======== DATA RECORDS ========

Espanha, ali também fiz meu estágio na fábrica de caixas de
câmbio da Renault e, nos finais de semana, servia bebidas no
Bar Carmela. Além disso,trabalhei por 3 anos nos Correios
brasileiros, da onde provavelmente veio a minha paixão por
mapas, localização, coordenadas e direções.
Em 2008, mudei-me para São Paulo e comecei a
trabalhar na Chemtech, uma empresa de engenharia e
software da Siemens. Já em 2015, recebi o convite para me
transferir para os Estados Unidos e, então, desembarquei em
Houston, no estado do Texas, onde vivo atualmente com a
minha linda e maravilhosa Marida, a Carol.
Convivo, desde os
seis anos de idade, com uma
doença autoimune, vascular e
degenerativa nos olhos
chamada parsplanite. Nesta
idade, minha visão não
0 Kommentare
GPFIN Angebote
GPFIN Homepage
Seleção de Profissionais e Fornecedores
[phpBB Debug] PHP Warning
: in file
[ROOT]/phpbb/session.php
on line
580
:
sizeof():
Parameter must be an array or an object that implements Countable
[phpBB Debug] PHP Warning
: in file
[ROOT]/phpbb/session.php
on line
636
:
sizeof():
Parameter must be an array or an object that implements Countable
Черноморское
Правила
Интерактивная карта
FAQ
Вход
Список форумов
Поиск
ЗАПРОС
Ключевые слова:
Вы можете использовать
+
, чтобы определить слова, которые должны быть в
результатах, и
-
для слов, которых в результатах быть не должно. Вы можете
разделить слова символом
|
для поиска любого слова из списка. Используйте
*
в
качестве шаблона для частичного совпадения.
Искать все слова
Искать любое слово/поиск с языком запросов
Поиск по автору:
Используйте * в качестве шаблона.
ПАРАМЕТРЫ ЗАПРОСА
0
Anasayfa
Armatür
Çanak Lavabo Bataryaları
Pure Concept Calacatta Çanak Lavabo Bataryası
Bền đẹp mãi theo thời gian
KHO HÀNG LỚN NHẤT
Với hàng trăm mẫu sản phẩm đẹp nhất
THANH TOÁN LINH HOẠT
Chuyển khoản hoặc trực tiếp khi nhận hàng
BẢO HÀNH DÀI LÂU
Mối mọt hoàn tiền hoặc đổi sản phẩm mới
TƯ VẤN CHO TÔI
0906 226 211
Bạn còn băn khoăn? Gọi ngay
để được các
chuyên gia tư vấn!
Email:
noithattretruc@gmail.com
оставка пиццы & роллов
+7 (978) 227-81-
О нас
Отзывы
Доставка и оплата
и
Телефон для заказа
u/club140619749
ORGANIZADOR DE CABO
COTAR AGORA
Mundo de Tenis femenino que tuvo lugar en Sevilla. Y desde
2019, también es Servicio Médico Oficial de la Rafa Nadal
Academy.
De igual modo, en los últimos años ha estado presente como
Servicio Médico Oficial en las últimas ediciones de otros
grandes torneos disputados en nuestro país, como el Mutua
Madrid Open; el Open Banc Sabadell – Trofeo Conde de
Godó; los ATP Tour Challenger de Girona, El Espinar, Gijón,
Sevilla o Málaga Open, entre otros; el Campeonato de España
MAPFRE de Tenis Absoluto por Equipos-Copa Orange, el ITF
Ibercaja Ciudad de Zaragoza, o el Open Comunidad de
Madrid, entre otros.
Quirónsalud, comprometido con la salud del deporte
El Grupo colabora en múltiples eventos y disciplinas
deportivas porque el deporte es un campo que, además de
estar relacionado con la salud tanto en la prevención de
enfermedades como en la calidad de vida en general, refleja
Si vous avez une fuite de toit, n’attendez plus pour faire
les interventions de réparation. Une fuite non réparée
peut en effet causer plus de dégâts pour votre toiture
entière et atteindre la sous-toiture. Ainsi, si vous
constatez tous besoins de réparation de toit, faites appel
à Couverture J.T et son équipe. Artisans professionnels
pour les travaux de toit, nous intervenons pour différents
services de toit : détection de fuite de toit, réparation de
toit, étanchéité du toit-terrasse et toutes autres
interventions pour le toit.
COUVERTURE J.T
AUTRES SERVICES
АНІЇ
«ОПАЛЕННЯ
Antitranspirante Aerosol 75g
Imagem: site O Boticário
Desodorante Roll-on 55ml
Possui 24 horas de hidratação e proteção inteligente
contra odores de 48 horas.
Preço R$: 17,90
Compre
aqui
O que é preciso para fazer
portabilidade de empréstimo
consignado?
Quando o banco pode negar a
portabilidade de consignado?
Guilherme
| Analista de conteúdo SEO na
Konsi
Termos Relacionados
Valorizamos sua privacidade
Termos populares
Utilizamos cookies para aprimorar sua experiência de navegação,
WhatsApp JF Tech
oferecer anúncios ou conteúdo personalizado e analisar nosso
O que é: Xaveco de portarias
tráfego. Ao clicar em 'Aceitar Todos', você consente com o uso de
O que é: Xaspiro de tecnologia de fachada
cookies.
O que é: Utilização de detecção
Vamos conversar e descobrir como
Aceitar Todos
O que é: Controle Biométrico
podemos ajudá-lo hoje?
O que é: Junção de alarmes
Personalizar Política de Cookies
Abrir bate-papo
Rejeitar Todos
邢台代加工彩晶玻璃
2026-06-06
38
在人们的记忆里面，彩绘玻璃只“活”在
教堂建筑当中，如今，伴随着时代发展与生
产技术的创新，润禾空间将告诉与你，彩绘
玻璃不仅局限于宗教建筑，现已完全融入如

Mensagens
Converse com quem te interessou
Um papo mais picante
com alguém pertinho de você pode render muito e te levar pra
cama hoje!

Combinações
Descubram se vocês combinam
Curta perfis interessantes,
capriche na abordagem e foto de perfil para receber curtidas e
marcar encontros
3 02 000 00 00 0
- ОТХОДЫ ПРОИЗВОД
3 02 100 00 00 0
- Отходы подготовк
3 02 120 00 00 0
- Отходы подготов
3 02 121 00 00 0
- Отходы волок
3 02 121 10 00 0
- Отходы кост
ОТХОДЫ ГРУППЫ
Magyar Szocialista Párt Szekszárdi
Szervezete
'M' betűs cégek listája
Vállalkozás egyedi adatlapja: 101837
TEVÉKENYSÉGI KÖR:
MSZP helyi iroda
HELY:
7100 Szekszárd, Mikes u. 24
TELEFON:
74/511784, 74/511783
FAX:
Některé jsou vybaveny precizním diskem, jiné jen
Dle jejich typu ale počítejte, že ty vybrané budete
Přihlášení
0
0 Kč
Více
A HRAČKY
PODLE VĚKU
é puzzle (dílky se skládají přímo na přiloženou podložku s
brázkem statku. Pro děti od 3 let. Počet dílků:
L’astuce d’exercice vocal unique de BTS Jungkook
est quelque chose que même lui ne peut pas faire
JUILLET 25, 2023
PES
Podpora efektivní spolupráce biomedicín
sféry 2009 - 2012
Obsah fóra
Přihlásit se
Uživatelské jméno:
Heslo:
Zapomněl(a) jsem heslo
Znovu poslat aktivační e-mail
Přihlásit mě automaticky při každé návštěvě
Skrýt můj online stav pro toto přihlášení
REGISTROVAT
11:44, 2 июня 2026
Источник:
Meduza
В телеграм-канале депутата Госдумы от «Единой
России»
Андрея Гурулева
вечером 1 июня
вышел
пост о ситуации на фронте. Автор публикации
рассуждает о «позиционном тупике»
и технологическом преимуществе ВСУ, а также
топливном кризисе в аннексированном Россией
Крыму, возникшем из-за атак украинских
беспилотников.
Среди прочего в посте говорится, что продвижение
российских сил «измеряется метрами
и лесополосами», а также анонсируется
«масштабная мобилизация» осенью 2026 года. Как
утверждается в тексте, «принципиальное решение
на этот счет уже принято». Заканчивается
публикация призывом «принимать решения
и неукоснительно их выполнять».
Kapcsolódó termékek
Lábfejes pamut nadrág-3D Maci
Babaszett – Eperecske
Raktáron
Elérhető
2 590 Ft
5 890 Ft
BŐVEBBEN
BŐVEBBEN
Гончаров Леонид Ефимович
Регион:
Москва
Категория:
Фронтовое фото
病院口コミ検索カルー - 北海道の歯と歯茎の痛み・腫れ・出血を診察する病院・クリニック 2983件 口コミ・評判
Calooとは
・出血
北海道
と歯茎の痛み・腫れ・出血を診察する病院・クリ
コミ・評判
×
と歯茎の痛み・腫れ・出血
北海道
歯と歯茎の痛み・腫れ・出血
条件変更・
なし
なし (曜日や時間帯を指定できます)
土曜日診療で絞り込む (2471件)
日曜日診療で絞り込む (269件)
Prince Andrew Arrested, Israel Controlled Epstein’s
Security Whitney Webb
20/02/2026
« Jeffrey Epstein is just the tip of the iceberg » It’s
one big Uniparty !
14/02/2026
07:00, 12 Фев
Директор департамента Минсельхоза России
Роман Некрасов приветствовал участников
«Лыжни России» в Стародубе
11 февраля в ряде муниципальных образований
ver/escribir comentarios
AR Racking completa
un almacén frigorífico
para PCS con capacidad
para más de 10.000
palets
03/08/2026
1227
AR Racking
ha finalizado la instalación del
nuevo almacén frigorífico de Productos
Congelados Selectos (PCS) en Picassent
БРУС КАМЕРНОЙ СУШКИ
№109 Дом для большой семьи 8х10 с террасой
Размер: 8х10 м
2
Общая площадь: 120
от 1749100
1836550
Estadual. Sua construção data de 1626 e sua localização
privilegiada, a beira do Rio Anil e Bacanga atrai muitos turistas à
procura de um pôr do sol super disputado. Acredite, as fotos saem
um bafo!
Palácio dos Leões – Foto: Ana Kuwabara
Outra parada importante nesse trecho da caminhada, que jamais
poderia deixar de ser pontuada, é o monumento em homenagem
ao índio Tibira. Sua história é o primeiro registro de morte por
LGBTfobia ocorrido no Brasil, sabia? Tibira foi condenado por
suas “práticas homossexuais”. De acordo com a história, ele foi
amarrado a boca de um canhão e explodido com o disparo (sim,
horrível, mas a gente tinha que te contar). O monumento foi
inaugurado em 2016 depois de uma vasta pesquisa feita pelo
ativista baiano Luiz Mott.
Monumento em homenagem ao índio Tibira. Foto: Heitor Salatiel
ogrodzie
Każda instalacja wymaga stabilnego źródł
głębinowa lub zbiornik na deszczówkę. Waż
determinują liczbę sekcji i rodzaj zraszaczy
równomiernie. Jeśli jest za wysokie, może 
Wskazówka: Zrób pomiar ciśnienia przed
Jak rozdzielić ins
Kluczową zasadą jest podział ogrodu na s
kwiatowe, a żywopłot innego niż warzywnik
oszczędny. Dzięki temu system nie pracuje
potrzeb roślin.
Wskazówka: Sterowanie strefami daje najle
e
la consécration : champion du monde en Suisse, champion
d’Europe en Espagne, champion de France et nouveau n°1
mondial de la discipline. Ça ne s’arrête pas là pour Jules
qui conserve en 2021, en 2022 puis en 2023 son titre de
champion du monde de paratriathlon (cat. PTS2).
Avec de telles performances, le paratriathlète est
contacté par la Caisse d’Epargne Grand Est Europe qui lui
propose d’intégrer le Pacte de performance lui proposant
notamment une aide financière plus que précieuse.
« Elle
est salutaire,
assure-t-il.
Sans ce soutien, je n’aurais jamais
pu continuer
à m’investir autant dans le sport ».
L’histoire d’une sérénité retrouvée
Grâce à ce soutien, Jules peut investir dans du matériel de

========

* _EXERCISE REQUIREMENTS_
Write out every line from the start of the records through the line containing "mapas, localização, coordenadas e direções.", both ends included, as a JSON list of strings with one string per line and no blank lines.

* _RESPONSE BOX_
[
  "Espanha, ali também fiz meu estágio na fábrica de caixas de",
  "câmbio da Renault e, nos finais de semana, servia bebidas no",
  "Bar Carmela. Além disso,trabalhei por 3 anos nos Correios",
  "brasileiros, da onde provavelmente veio a minha paixão por",
  "mapas, localização, coordenadas e direções."
]